§ **EXERCISE AIM**: Without including any images, set down the records below exactly.

§ **RECORDS FOR THIS TASK**:
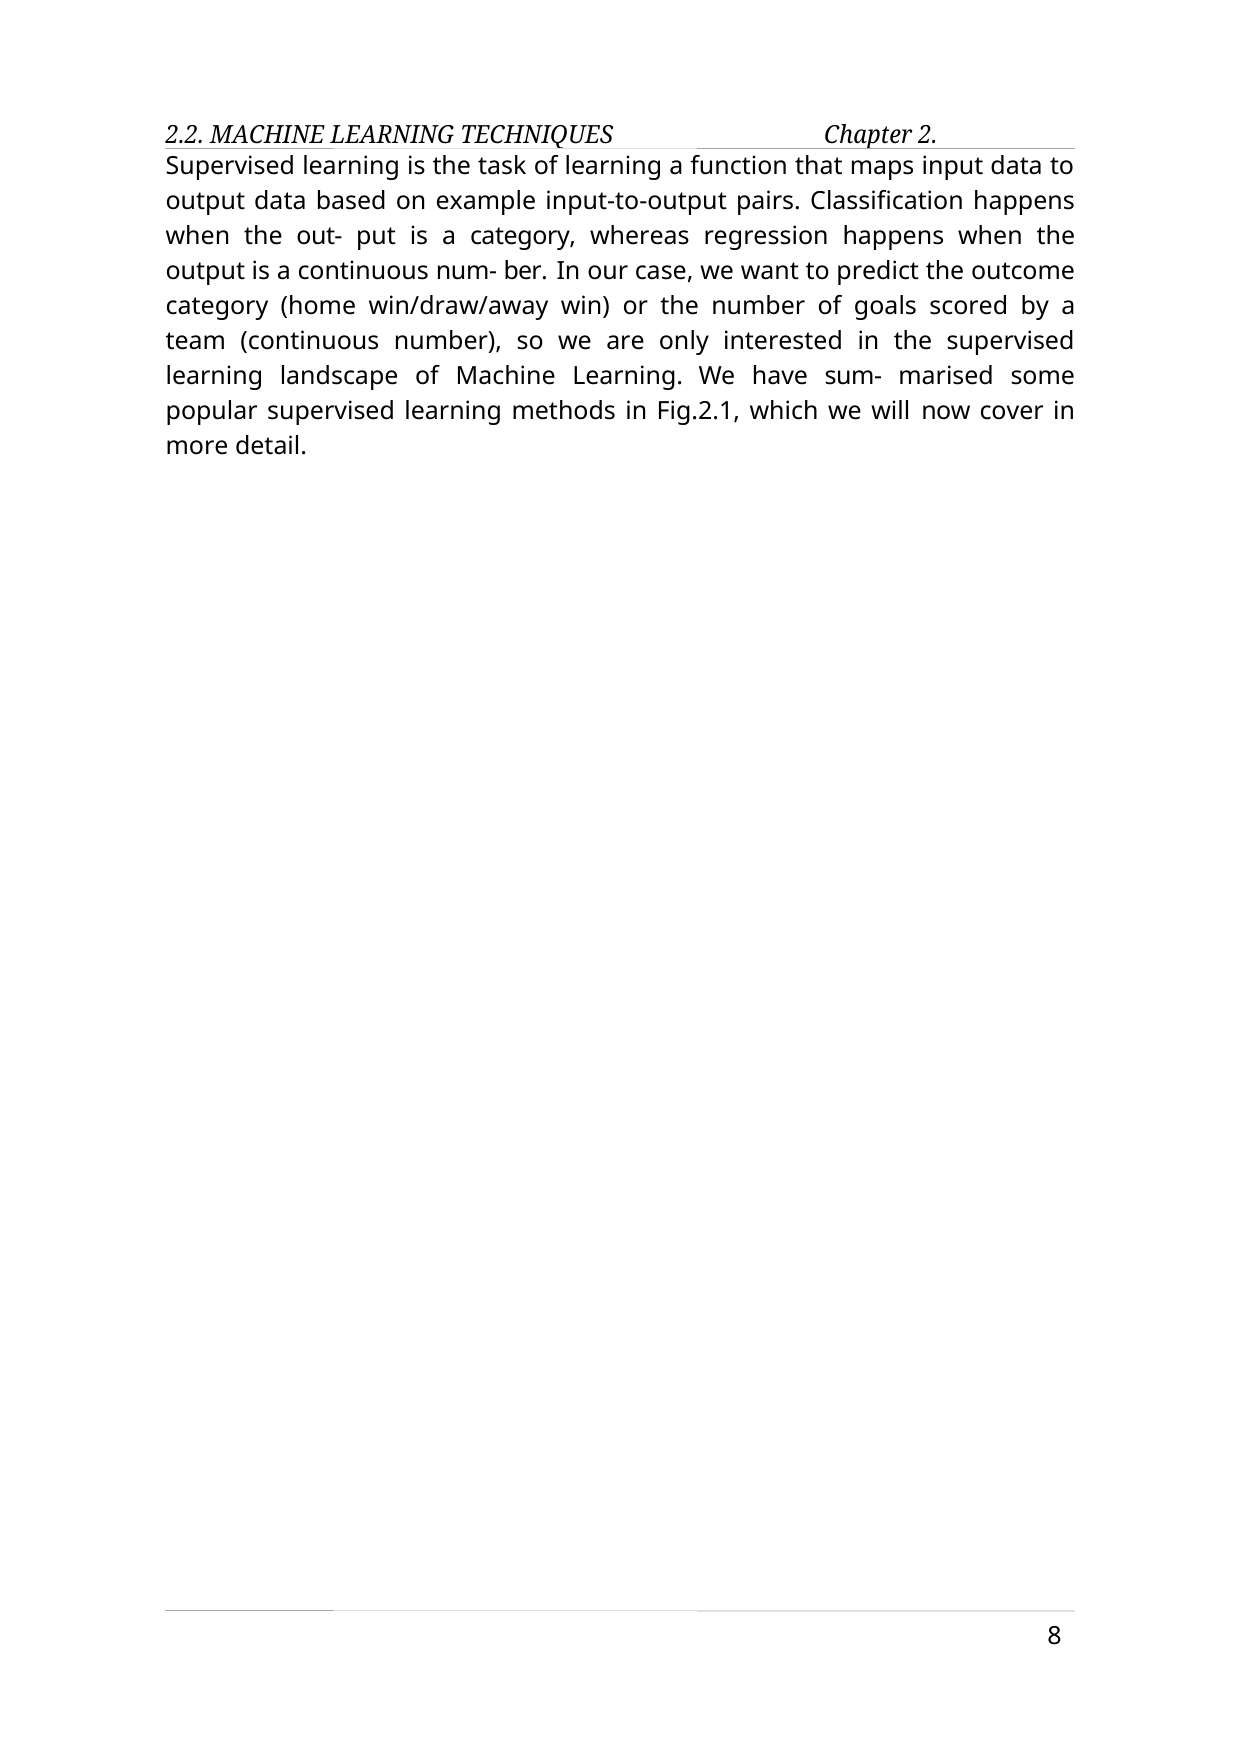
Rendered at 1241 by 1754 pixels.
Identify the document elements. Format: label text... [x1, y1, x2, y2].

text Supervised learning is the task of learning a function that maps input data to output data based on example input-to-output pairs. Classification happens when the out- put is a category, whereas regression happens when the output is a continuous num- ber. In our case, we want to predict the outcome category (home win/draw/away win) or the number of goals scored by a team (continuous number), so we are only interested in the supervised learning landscape of Machine Learning. We have sum- marised some popular supervised learning methods in Fig.2.1, which we will now cover in more detail. [165, 148, 1075, 462]
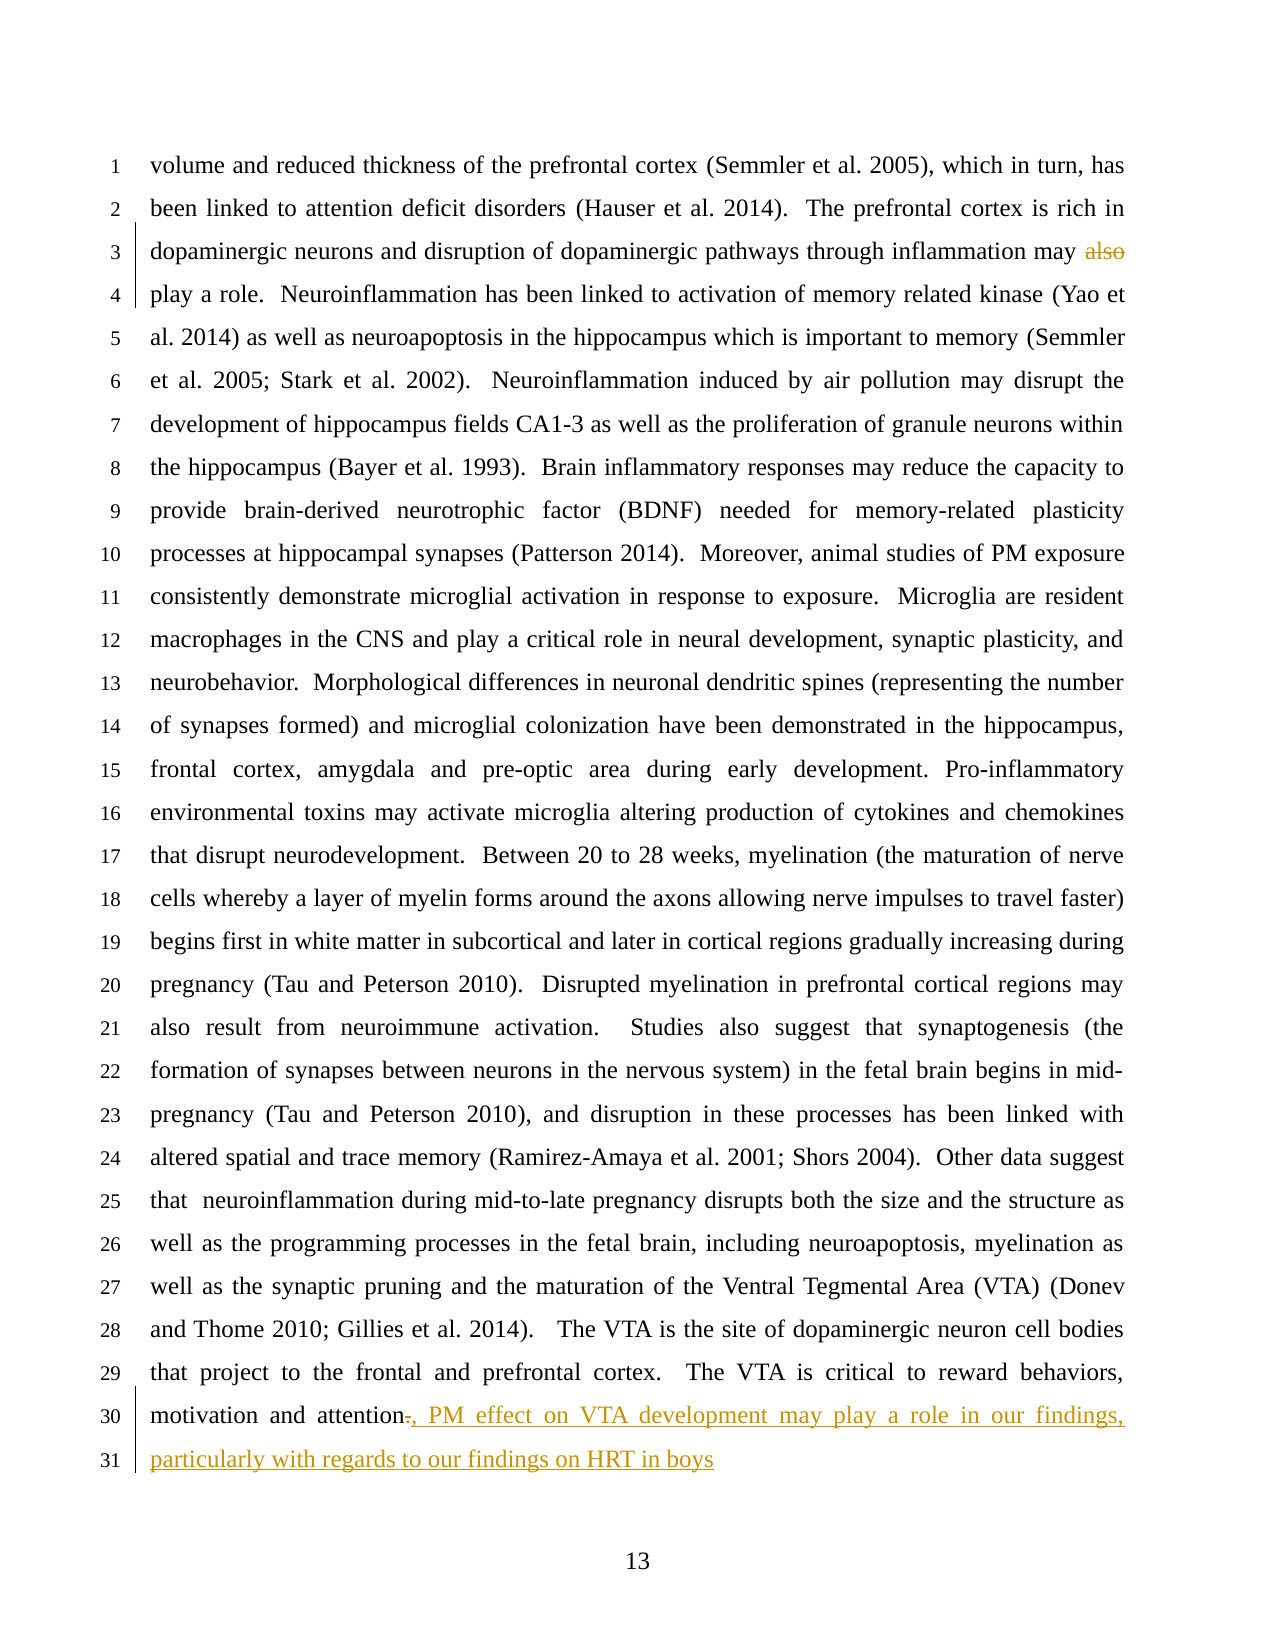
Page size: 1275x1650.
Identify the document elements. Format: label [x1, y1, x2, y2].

text [150, 150, 1125, 1472]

§ **TASK ANSWER**:
Rendered at 1241 by 1754 pixels.
Identify the document elements. Format: label text... [x1, y1, x2, y2].

text Supervised learning is the task of learning a function that maps input data to output data based on example input-to-output pairs. Classification happens when the out- put is a category, whereas regression happens when the output is a continuous num- ber. In our case, we want to predict the outcome category (home win/draw/away win) or the number of goals scored by a team (continuous number), so we are only interested in the supervised learning landscape of Machine Learning. We have sum- marised some popular supervised learning methods in Fig.2.1, which we will now cover in more detail. [165, 148, 1075, 462]
Page size: 1275x1650.
Identify the document elements. Format: label [x1, y1, x2, y2].

text [150, 150, 1125, 1472]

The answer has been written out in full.